Collected data
*-*-*

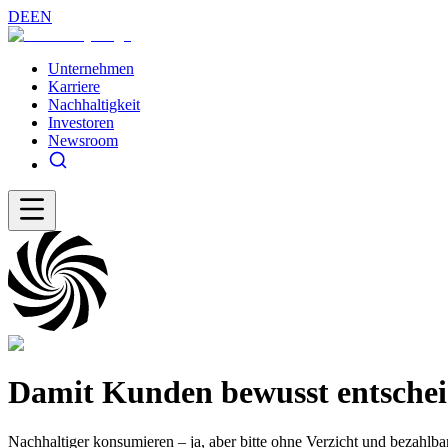
DE
EN
Unternehmen
Karriere
Nachhaltigkeit
Investoren
Newsroom
Damit Kunden bewusst entsche
Nachhaltiger konsumieren – ja, aber bitte ohne Verzicht und bezahl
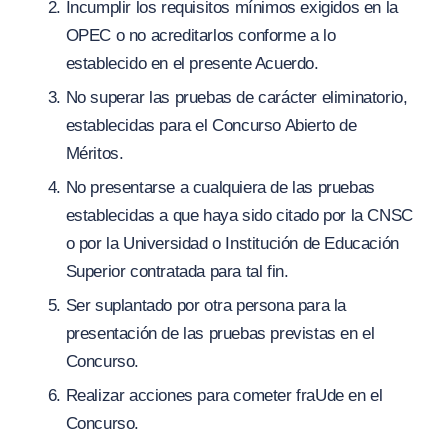
Incumplir los requisitos mínimos exigidos en la
OPEC o no acreditarlos conforme a lo
establecido en el presente Acuerdo.
No superar las pruebas de carácter eliminatorio,
establecidas para el Concurso Abierto de
Méritos.
No presentarse a cualquiera de las pruebas
establecidas a que haya sido citado por la CNSC
o por la Universidad o Institución de Educación
Superior contratada para tal fin.
Ser suplantado por otra persona para la
presentación de las pruebas previstas en el
Concurso.
Realizar acciones para cometer fraUde en el
Concurso.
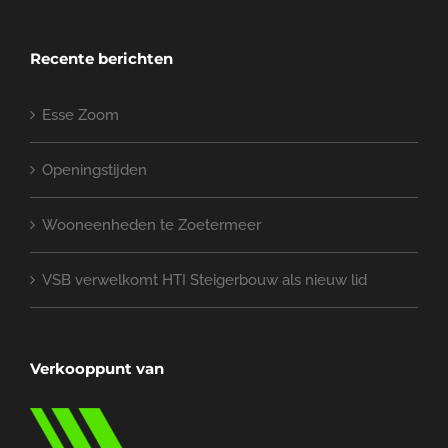
Recente berichten
Esse Zoom
Openingstijden
Wooneenheden te Zoetermeer
VSB verwelkomt HTI Steigerbouw als nieuw lid
Verkooppunt van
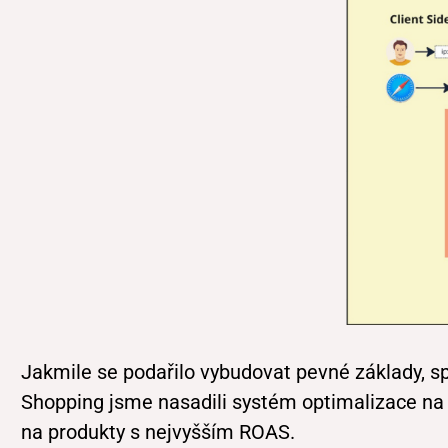
Jakmile se podařilo vybudovat pevné základy, spu
Shopping jsme nasadili systém optimalizace na ú
na produkty s nejvyšším ROAS.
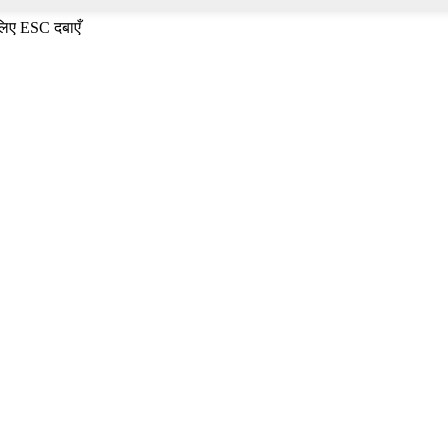
 लिए ESC दबाएँ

*-*-*

### Exercise requirements:
Leaving images out, please output every line of the data exactly.

### Response box:
DE
EN
Unternehmen
Karriere
Nachhaltigkeit
Investoren
Newsroom
Damit Kunden bewusst entsche
Nachhaltiger konsumieren – ja, aber bitte ohne Verzicht und bezahl
Incumplir los requisitos mínimos exigidos en la
OPEC o no acreditarlos conforme a lo
establecido en el presente Acuerdo.
No superar las pruebas de carácter eliminatorio,
establecidas para el Concurso Abierto de
Méritos.
No presentarse a cualquiera de las pruebas
establecidas a que haya sido citado por la CNSC
o por la Universidad o Institución de Educación
Superior contratada para tal fin.
Ser suplantado por otra persona para la
presentación de las pruebas previstas en el
Concurso.
Realizar acciones para cometer fraUde en el
Concurso.
Recente berichten
Esse Zoom
Openingstijden
Wooneenheden te Zoetermeer
VSB verwelkomt HTI Steigerbouw als nieuw lid
Verkooppunt van
Jakmile se podařilo vybudovat pevné základy, spu
Shopping jsme nasadili systém optimalizace na ú
na produkty s nejvyšším ROAS.
 लिए ESC दबाएँ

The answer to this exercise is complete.